Job: In the material below, find each line with the word "candle" and copy it.

Provided records:
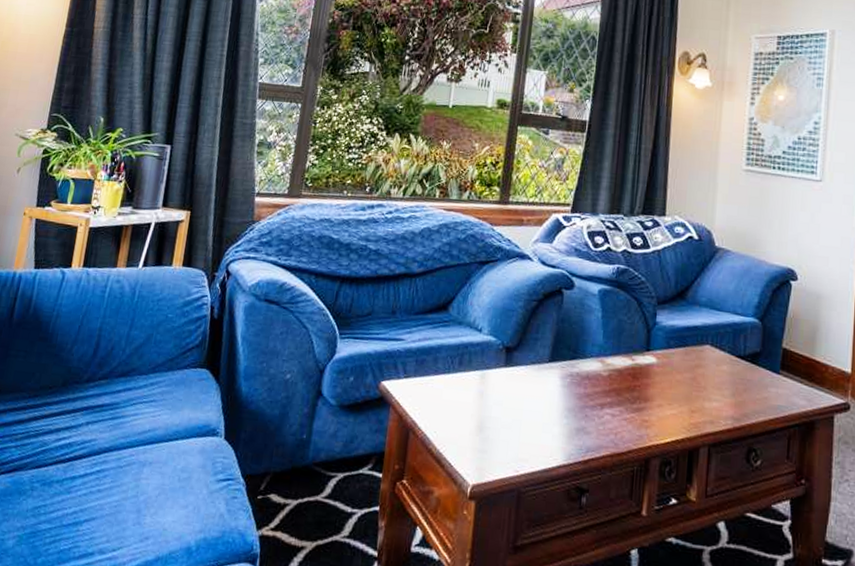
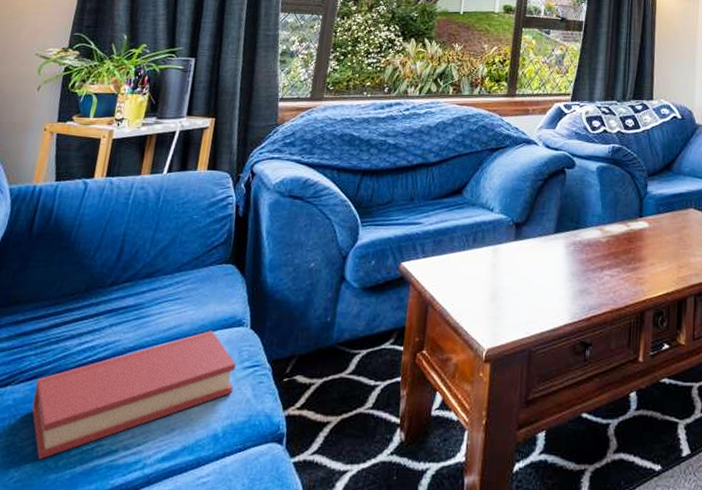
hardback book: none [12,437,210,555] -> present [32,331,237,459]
...
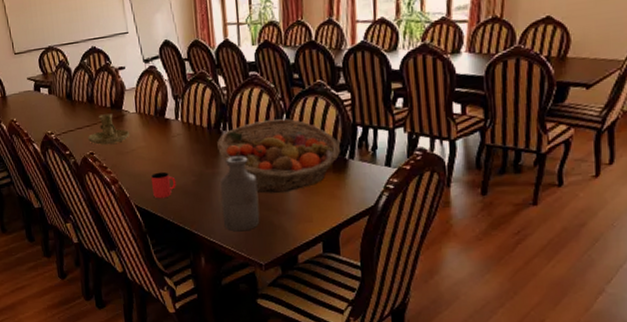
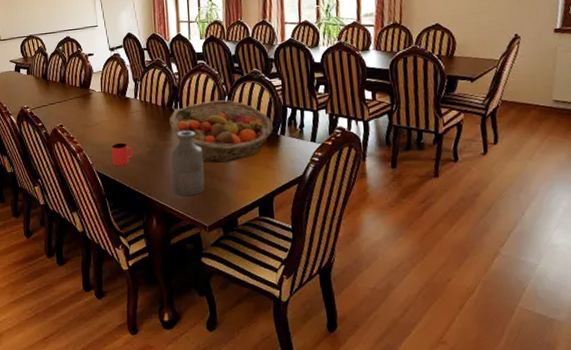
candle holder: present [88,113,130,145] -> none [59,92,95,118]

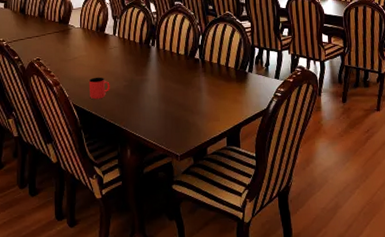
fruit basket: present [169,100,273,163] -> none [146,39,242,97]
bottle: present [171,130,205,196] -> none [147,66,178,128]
--
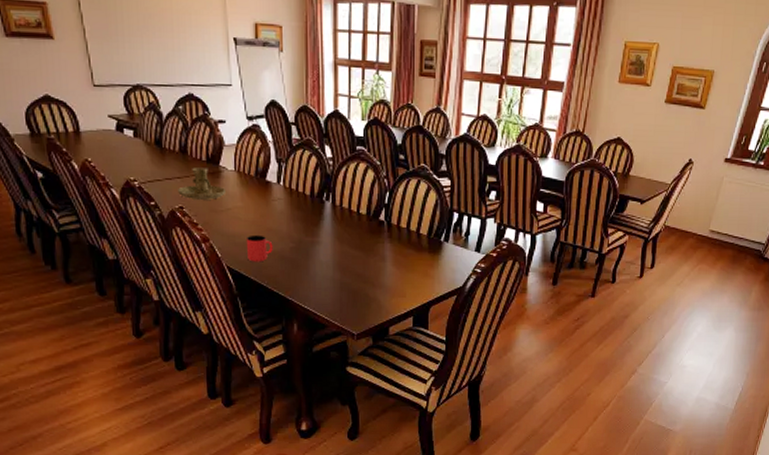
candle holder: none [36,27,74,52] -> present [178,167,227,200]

Solution:
candle holder: present [88,113,130,145] -> none [59,92,95,118]
candle holder: none [36,27,74,52] -> present [178,167,227,200]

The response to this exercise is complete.